**Task**
Copy out every one of the following lines word for word, in the same order, changing nothing.

**Data listing**
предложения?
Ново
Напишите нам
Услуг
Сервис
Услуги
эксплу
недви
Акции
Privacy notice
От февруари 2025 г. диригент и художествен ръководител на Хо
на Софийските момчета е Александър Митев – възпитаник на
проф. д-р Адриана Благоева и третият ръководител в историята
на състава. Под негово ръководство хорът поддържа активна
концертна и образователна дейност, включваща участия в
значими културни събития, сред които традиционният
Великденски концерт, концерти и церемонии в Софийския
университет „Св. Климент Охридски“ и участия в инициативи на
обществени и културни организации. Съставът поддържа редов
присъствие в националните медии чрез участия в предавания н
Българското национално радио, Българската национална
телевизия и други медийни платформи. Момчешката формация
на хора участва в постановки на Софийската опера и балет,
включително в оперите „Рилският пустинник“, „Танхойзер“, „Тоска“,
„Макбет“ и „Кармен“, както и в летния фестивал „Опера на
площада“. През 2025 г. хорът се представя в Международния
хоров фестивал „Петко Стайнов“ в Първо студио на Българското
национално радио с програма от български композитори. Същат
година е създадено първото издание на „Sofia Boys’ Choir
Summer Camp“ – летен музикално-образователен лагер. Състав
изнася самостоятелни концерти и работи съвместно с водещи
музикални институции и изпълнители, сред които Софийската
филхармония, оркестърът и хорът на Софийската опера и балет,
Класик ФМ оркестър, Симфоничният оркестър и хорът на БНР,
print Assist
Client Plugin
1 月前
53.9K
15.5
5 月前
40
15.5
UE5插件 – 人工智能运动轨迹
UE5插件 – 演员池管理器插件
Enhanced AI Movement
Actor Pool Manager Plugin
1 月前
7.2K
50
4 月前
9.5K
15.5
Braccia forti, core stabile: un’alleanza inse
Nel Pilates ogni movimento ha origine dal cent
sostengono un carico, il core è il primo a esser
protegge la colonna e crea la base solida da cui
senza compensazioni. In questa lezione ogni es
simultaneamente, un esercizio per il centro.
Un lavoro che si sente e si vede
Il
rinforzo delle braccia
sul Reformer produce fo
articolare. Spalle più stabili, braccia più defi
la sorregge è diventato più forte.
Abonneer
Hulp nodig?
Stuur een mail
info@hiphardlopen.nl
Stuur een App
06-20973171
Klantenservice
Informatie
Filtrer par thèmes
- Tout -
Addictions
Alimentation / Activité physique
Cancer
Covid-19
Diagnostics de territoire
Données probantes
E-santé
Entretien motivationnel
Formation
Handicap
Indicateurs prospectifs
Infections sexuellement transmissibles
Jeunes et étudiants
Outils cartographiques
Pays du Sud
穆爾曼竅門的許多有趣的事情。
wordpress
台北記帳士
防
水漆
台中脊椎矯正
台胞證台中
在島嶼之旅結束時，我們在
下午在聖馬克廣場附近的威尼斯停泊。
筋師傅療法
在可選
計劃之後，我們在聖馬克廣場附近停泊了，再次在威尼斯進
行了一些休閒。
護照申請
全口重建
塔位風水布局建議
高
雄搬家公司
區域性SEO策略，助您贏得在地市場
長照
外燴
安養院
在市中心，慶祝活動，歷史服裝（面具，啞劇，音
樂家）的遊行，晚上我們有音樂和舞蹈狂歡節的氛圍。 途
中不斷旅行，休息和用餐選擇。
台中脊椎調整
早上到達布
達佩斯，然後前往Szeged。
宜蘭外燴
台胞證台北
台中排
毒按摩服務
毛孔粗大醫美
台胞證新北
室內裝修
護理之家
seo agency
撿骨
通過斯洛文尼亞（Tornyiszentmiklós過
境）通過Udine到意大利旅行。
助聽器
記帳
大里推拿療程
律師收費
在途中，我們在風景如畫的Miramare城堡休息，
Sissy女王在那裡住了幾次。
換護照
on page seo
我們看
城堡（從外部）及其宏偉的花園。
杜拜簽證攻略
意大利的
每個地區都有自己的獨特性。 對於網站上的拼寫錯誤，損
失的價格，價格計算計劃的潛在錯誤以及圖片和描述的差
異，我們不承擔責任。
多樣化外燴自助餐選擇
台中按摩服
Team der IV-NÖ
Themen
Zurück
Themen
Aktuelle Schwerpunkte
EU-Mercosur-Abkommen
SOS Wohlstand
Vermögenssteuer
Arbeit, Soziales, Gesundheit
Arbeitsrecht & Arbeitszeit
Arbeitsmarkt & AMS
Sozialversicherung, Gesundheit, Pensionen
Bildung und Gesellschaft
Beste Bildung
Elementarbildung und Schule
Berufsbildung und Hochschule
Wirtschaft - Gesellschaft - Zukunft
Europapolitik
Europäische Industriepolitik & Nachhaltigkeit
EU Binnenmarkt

**Response to the exercise**
предложения?
Ново
Напишите нам
Услуг
Сервис
Услуги
эксплу
недви
Акции
Privacy notice
От февруари 2025 г. диригент и художествен ръководител на Хо
на Софийските момчета е Александър Митев – възпитаник на
проф. д-р Адриана Благоева и третият ръководител в историята
на състава. Под негово ръководство хорът поддържа активна
концертна и образователна дейност, включваща участия в
значими културни събития, сред които традиционният
Великденски концерт, концерти и церемонии в Софийския
университет „Св. Климент Охридски“ и участия в инициативи на
обществени и културни организации. Съставът поддържа редов
присъствие в националните медии чрез участия в предавания н
Българското национално радио, Българската национална
телевизия и други медийни платформи. Момчешката формация
на хора участва в постановки на Софийската опера и балет,
включително в оперите „Рилският пустинник“, „Танхойзер“, „Тоска“,
„Макбет“ и „Кармен“, както и в летния фестивал „Опера на
площада“. През 2025 г. хорът се представя в Международния
хоров фестивал „Петко Стайнов“ в Първо студио на Българското
национално радио с програма от български композитори. Същат
година е създадено първото издание на „Sofia Boys’ Choir
Summer Camp“ – летен музикално-образователен лагер. Състав
изнася самостоятелни концерти и работи съвместно с водещи
музикални институции и изпълнители, сред които Софийската
филхармония, оркестърът и хорът на Софийската опера и балет,
Класик ФМ оркестър, Симфоничният оркестър и хорът на БНР,
print Assist
Client Plugin
1 月前
53.9K
15.5
5 月前
40
15.5
UE5插件 – 人工智能运动轨迹
UE5插件 – 演员池管理器插件
Enhanced AI Movement
Actor Pool Manager Plugin
1 月前
7.2K
50
4 月前
9.5K
15.5
Braccia forti, core stabile: un’alleanza inse
Nel Pilates ogni movimento ha origine dal cent
sostengono un carico, il core è il primo a esser
protegge la colonna e crea la base solida da cui
senza compensazioni. In questa lezione ogni es
simultaneamente, un esercizio per il centro.
Un lavoro che si sente e si vede
Il
rinforzo delle braccia
sul Reformer produce fo
articolare. Spalle più stabili, braccia più defi
la sorregge è diventato più forte.
Abonneer
Hulp nodig?
Stuur een mail
info@hiphardlopen.nl
Stuur een App
06-20973171
Klantenservice
Informatie
Filtrer par thèmes
- Tout -
Addictions
Alimentation / Activité physique
Cancer
Covid-19
Diagnostics de territoire
Données probantes
E-santé
Entretien motivationnel
Formation
Handicap
Indicateurs prospectifs
Infections sexuellement transmissibles
Jeunes et étudiants
Outils cartographiques
Pays du Sud
穆爾曼竅門的許多有趣的事情。
wordpress
台北記帳士
防
水漆
台中脊椎矯正
台胞證台中
在島嶼之旅結束時，我們在
下午在聖馬克廣場附近的威尼斯停泊。
筋師傅療法
在可選
計劃之後，我們在聖馬克廣場附近停泊了，再次在威尼斯進
行了一些休閒。
護照申請
全口重建
塔位風水布局建議
高
雄搬家公司
區域性SEO策略，助您贏得在地市場
長照
外燴
安養院
在市中心，慶祝活動，歷史服裝（面具，啞劇，音
樂家）的遊行，晚上我們有音樂和舞蹈狂歡節的氛圍。 途
中不斷旅行，休息和用餐選擇。
台中脊椎調整
早上到達布
達佩斯，然後前往Szeged。
宜蘭外燴
台胞證台北
台中排
毒按摩服務
毛孔粗大醫美
台胞證新北
室內裝修
護理之家
seo agency
撿骨
通過斯洛文尼亞（Tornyiszentmiklós過
境）通過Udine到意大利旅行。
助聽器
記帳
大里推拿療程
律師收費
在途中，我們在風景如畫的Miramare城堡休息，
Sissy女王在那裡住了幾次。
換護照
on page seo
我們看
城堡（從外部）及其宏偉的花園。
杜拜簽證攻略
意大利的
每個地區都有自己的獨特性。 對於網站上的拼寫錯誤，損
失的價格，價格計算計劃的潛在錯誤以及圖片和描述的差
異，我們不承擔責任。
多樣化外燴自助餐選擇
台中按摩服
Team der IV-NÖ
Themen
Zurück
Themen
Aktuelle Schwerpunkte
EU-Mercosur-Abkommen
SOS Wohlstand
Vermögenssteuer
Arbeit, Soziales, Gesundheit
Arbeitsrecht & Arbeitszeit
Arbeitsmarkt & AMS
Sozialversicherung, Gesundheit, Pensionen
Bildung und Gesellschaft
Beste Bildung
Elementarbildung und Schule
Berufsbildung und Hochschule
Wirtschaft - Gesellschaft - Zukunft
Europapolitik
Europäische Industriepolitik & Nachhaltigkeit
EU Binnenmarkt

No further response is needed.